В-четвёртых, из этого следует, что греческий огонь был изначально эффективен скорее в спокойных водах Мраморного моря, нежели в открытом море, особенно в тех случаях, когда византийцев оказывалось чересчур мало для того, чтобы они могли взять верх благодаря таранам, метательным орудиям или абордажу. Поэтому греческий огонь поначалу применялся скорее как стратегическое оборонительное оружие против врагов, достаточно сильных для того, чтобы напасть на империю в самой её сердцевине, нежели как стратегическое наступательное оружие, применяемое в открытом море против более слабых врагов. Это обстоятельство ограничивало повсеместное значение греческого огня для византийского военно-морского флота, который был бесконечно многим обязан здравым римским традициям.

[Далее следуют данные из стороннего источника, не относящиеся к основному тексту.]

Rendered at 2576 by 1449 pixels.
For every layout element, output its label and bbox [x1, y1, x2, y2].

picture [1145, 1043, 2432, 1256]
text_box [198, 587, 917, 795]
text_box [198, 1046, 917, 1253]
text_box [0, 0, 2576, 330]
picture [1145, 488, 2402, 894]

В-пятых, секрет изготовления греческого огня был раскрыт. В арабских источниках он упоминается вскоре после его изобретения, и он применялся при арабском завоевании Крита ок. 824–826 гг.[573] Нефть, выходящая на поверхность земли на каспийском побережье возле Баку и в районе Киркука в современном северо-восточном Ираке, была известна всегда; при этом к девятому веку аббасидские учёные перевели технический труд эллинистической эпохи, в котором разъяснялась методика изготовления сифонов: «Пневматика» (“Pneumatica”) Герона Александрийского. Ни нефть, ни сифоны не могли оставаться тайной для арабов с тех пор, как они были показаны в действии. Применение греческого огня и сифонов флотом Льва Триполитанского засвидетельствовано в рассказе о взятии Фессалоники в 904 г., и возможно, они применялись гораздо раньше[574]. Напротив того, предприимчивые и охотно перенимавшие новшества итальянские морские города-республики, Амальфи, Генуя, Пиза и Венеция, никогда не применяли греческий огонь, что свидетельствует об ограниченности его военного значения, проистекавшей из малой дальнобойности сифонов и трудностей использования выбрасываемого ими состава.
По стандартам своего времени дромон был быстрым и манёвренным кораблём, но эти качества достигались благодаря его малой осадке и лёгкой конструкции. У этого судна был низкий надводный борт, всего в один метр высотой, а потому и слабые мореходные качества: его могли затопить двухметровые волны, нередкие в Средиземноморье даже в тёплые месяцы.
Из-за этого обстоятельства продолжительные переходы через открытое море становились опасны в любое время года, причём зимняя навигация, вероятно, исключалась. Идти на вёслах можно было очень быстро, если говорить о кратких рывках продолжительностью минут в двадцать или около того: можно было набрать скорость в десять узлов, то есть 11,15 уставной мили или 18,5 километра в час – и это могло сослужить добрую службу в сражении. При ходе на вёслах можно было поддерживать крейсерскую скорость до трёх узлов в час на протяжении суток, если грести посменно. Под парусом, при попутном ветре, скорость могла превышать семь узлов, но едва ли возможно было сильно продвинуться вперёд, идя галсами против ветра, если учесть отсутствие надлежащего киля, – но в любом случае из-за низкого надводного борта и наличия отверстий для вёсел дромон мог затонуть при крене в 10 градусов.